Abstract

When firm founders want to increase access to capital, one traditional route has been to take the firm public. Most public firms allow equal voting rights for all shareholders, so by going public, founders and early insiders inevitably give up a certain amount of control over the firm. More recently, however, a governance structure known as multiclass shares has exploded in popularity. Multiclass share structures separate voting rights from economic rights, allowing insiders to retain control while still raising money on public markets. Because multiclass structures can allow insiders to extract private benefits at the expense of outside shareholders, they are frequently criticized by both scholars and commentators as threats to good governance. Yet this narrow focus on maximizing shareholder financial returns fails to consider a myriad of other factors motivating firm governance choices, especially for the growing number of firms pursuing objectives beyond profit.

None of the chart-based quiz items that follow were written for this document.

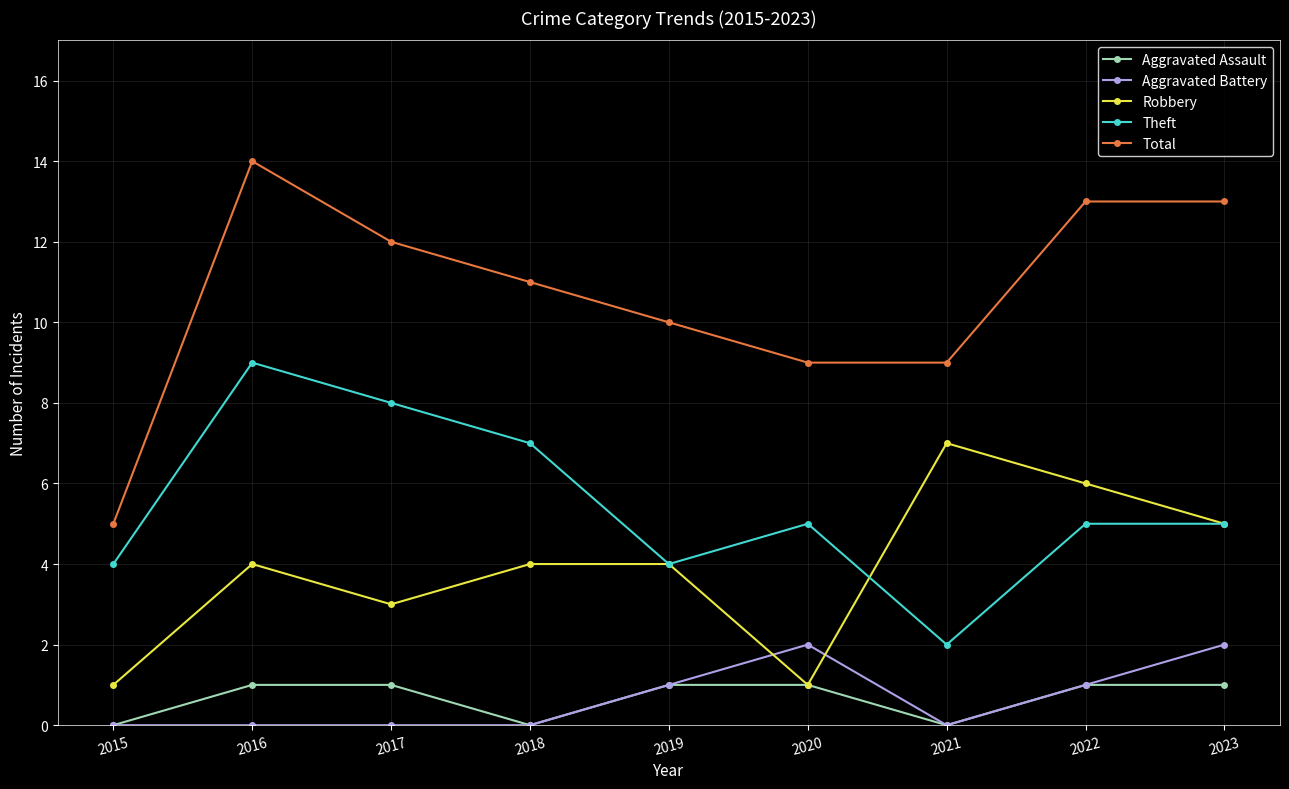

What is the maximum value shown in the chart?

14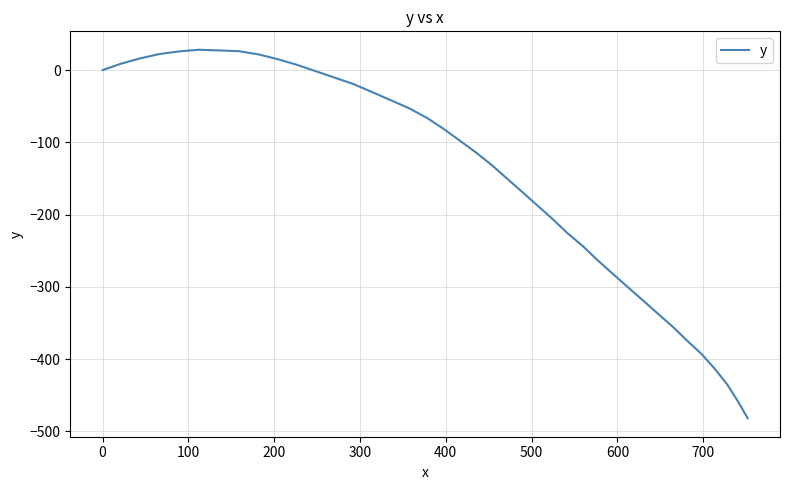

What is the smallest value displayed?

-481.8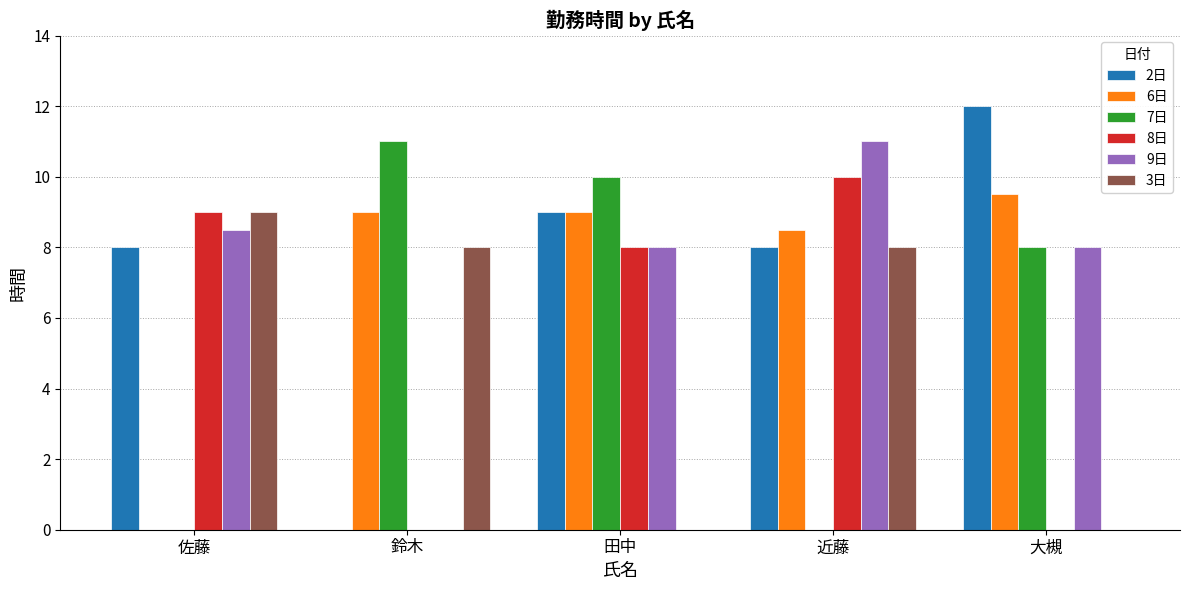

What is the sum of all 3日 values?

25.0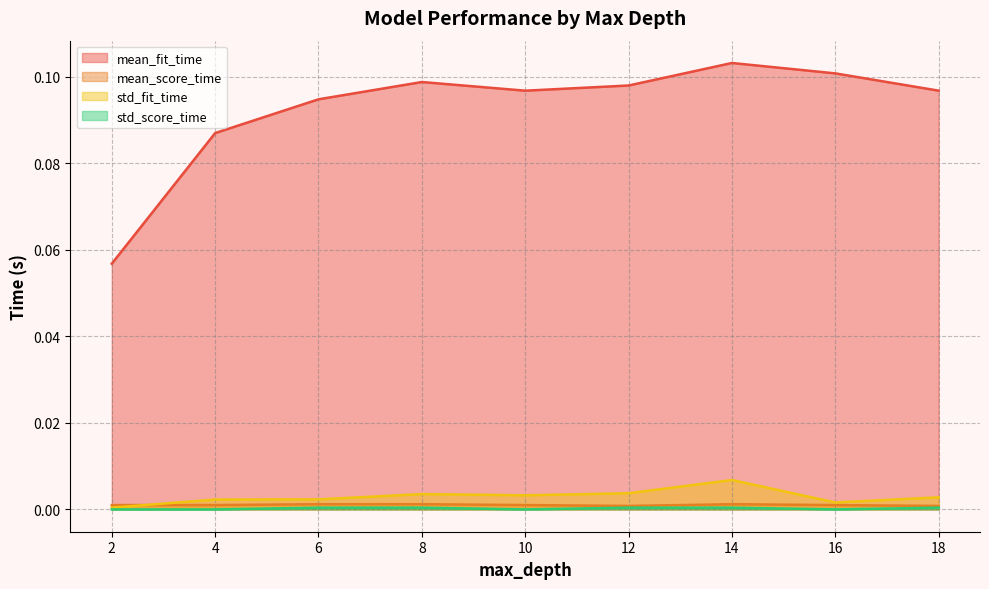

True or false: std_fit_time and mean_fit_time intersect in this chart.

False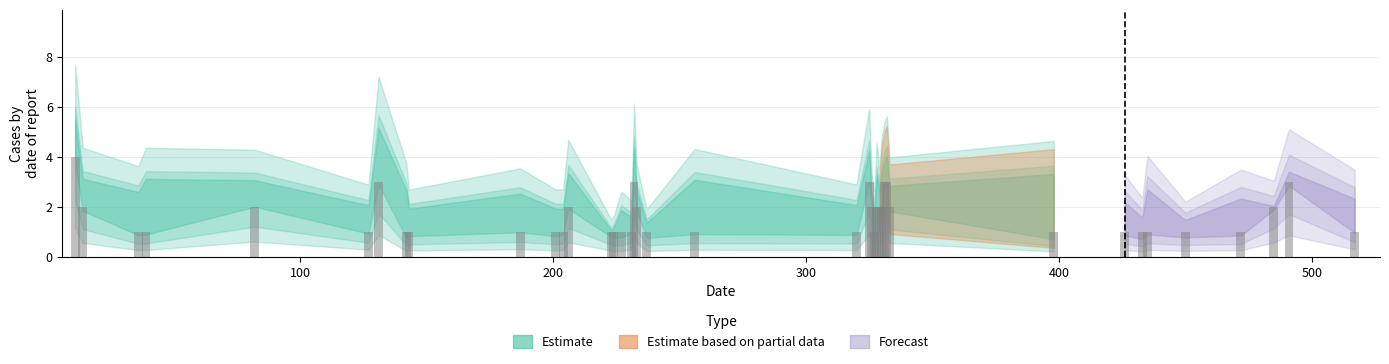

What is the difference between the maximum and minimum values?

3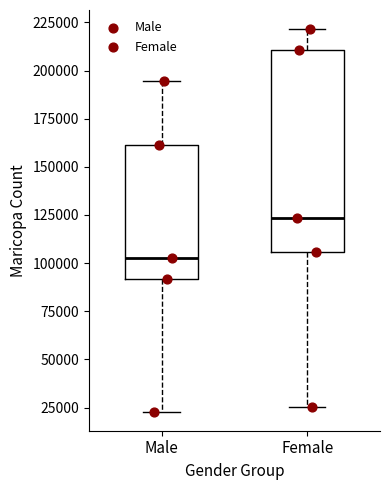

Where is the upper edge of the box for Female on the y-axis? The values are not printed on the chart, so give them approximately, as read against the axis.

210000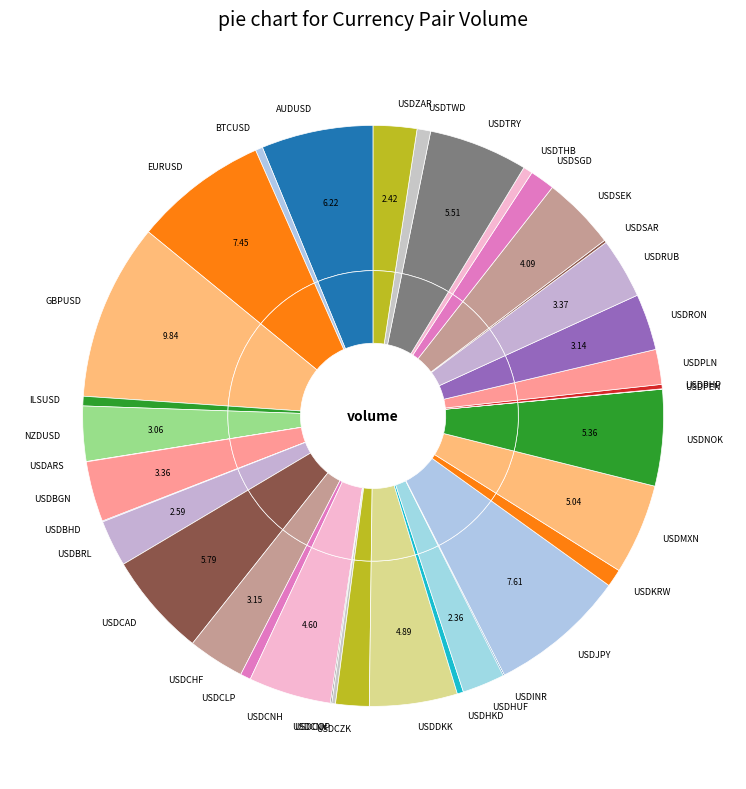

How many segments does this pie chart have?

38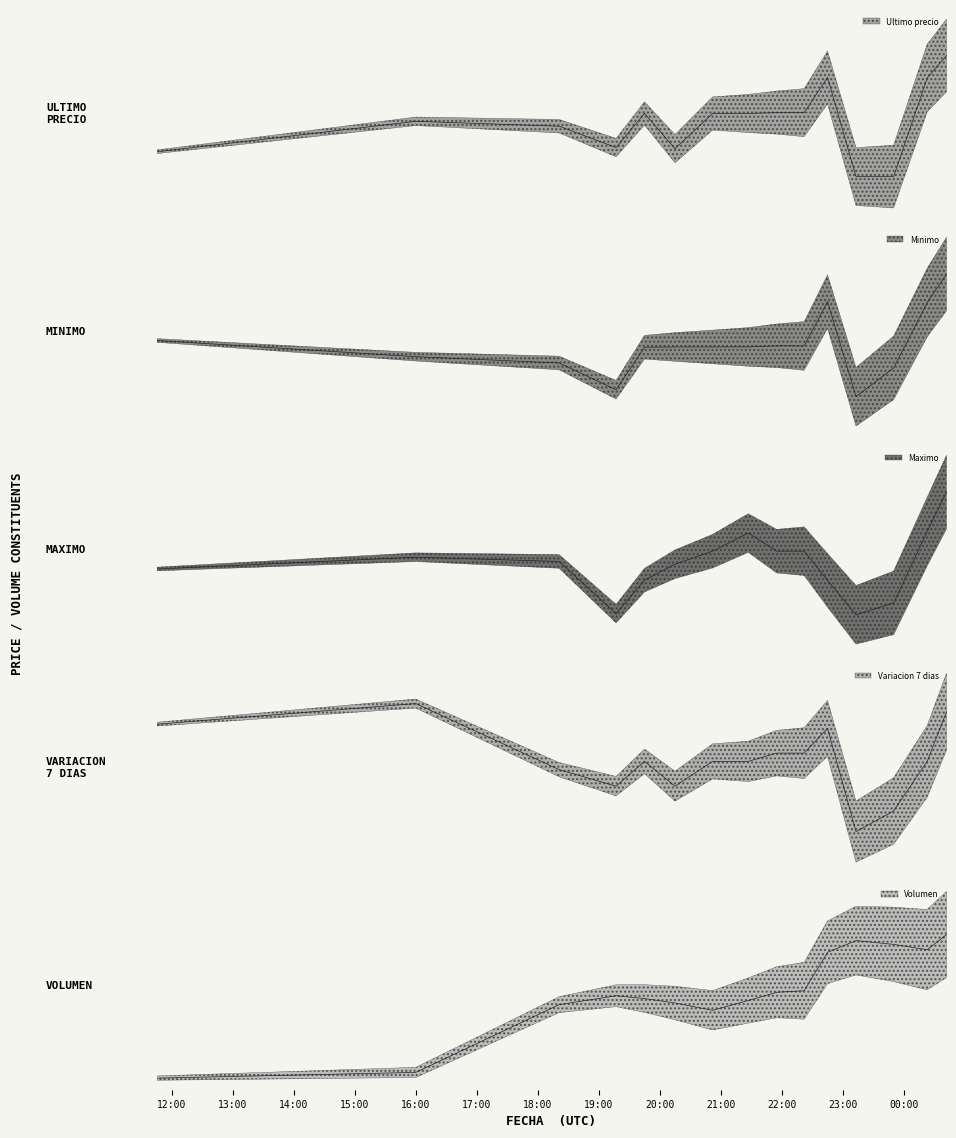

True or false: Volumen and Ultimo precio intersect in this chart.

False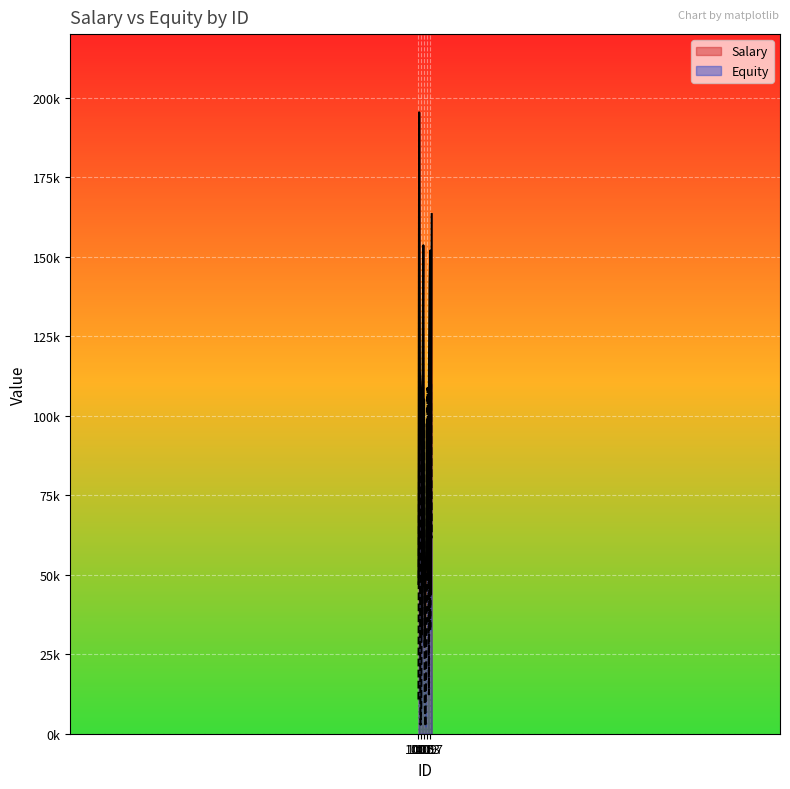

At which label does Salary reach its minimum?

1010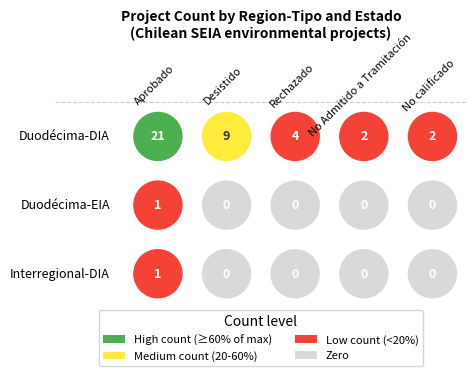

What is the total value across all series at Interregional?

1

This Article contributes to the scholarly literature on the efficacy of multiclass structures by adding more nuance and complexity to the traditional understanding. Specifically, it argues that multiclass structures can generate underappreciated and valuable social benefits of control. The social benefits of control accrue in two main ways. First, multiclass structures help solve a challenging private contracting problem among socially conscious firm insiders and outsiders. Second, they promote declining public markets by neutralizing a key reason why firms with objectives beyond profit may choose to stay private. These insights reveal that there are a range of benefits to multiclass structures that must be balanced with the costs traditionally highlighted by corporate law scholars.